Numerous investigations were conducted to determine a cause for the sepsis and rhabdomyolysis. Brain magnetic resonance imaging demonstrated diffuse restricted diffusion extending to the deep white matter, but cerebrospinal fluid analysis was normal. Metabolic, autoimmune and toxicology testing were normal. S. enterica serovar Typhi (Salmonella Typhi) was isolated on blood cultures, with initial growth at 15 hours. The patient improved with supportive therapy and intravenous (IV) cefotaxime for 8 days. It was deemed that 7 days of appropriate IV antibiotics would likely be sufficient therapy, but the treating team was cautious because of the severity of the illness and continued antibiotics with IV azithromycin for 7 days and oral azithromycin for a further 7 days. Although the organism was susceptible to amoxicillin, cefotaxime and ciprofloxacin, therapy was changed to azithromycin given its excellent intracellular penetration and recognized efficacy against S. Typhi.1,2 She was discharged on day 17.

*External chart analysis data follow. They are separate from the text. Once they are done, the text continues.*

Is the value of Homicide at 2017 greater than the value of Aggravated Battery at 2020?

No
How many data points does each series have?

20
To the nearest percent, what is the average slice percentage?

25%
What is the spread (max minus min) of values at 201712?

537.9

The patient had no history of recent travel to a typhoid endemic area. She was of Pacific Islander origin but had lived all of her life in New Zealand and Australia. No index case was identified. She made a complete recovery.

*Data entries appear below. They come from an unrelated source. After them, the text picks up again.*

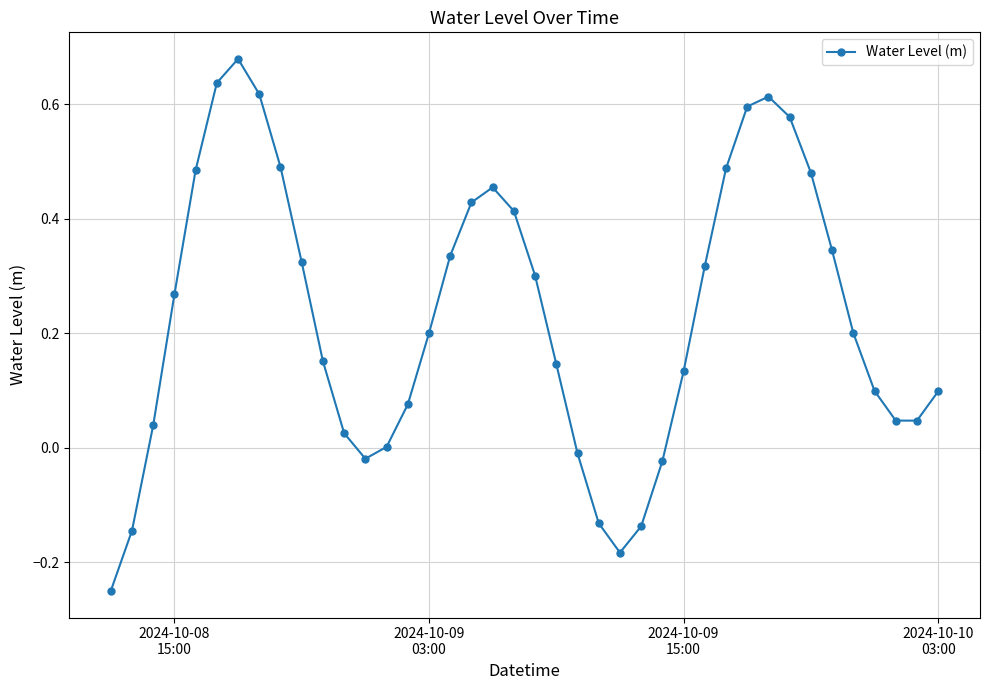

True or false: there are more than 0 points higher than both neighbors.

True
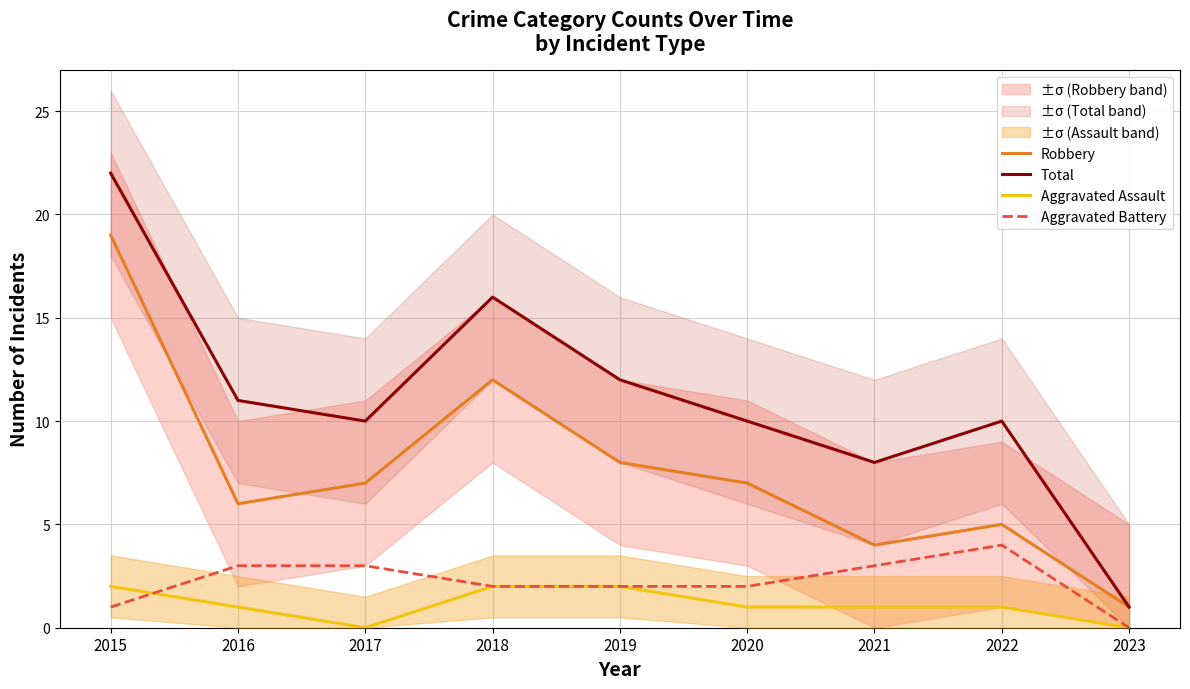

What is the difference between the maximum and second lowest values in the Total series?

14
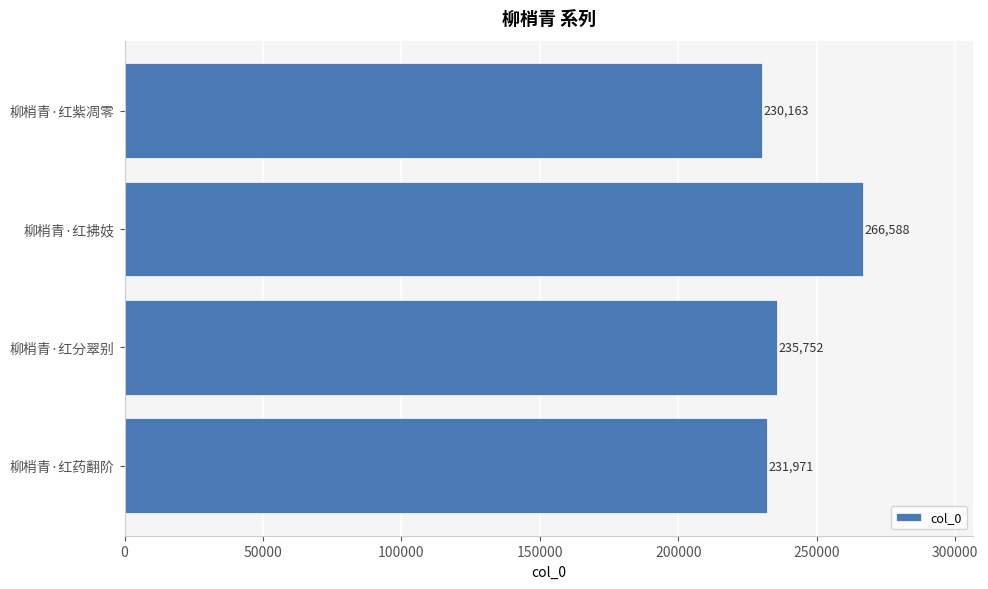

What is the ratio of the value at 柳梢青·红紫凋零 to the value at 柳梢青·红分翠别?

1.0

Although the incidence of typhoid fever in Australia has steadily increased to around 5 per million person-year, this is comparatively low to other countries where it is endemic.3 In Australia, most cases occur in recently returned travelers from highly endemic areas but do occur sporadically.4
Rhabdomyolysis is the destruction of muscle fibers with release of cellular elements into the systemic circulation.5 A number of mechanisms have been proposed for rhabdomyolysis in typhoid fever, including sepsis-induced tissue hypoxia, direct bacterial invasion of myocytes, inhibition of muscle glycolytic enzymes and endotoxin-mediated damage.5–7 Myalgia is a common presenting complaint and may represent that muscle damage and rhabdomyolysis complicate typhoid fever more frequently than reported.8
Rhabdomyolysis has rarely been described in association with typhoid fever, and never in a child. In one literature review in 1996, Salmonella species was found to be the fourth most commonly cited cause of bacteria-induced rhabdomyolysis, with the majority due to nontyphoidal strains.9 However, the literature to date includes only 14 cases of S. Typhi infection associated with rhabdomyolysis (Table 1).10–23 The mean age of cases is 28 years, and there is a male preponderance. All cases had acute kidney injury and recovered normal renal function. The combination of encephalopathy, pancreatitis and rhabdomyolysis has only been reported twice previously and has not been associated with a particularly poor outcome.11,21 Encephalopathy was the most common neurologic complication, but diffuse axonal polyneuropathy, cutaneous hyperesthesia and diplopia were also reported.11,17 Pulmonary complications included bronchopneumonia and pleural effusion.11,17 Myocarditis was only reported in 1 case.13 Reported hepatobiliary complications include hepatitis, hepatosplenomegaly, ascites and conjugated hyperbilirubinemia.13,16–22 However, it can be difficult to distinguish true hepatitis from leakage of muscle cell transaminases.
Management of typhoid fever with rhabdomyolysis includes the administration of antibiotic therapy as well as supportive care with hydration and urinary alkalinization.5 Although complications can be severe, treatment is associated with an excellent prognosis.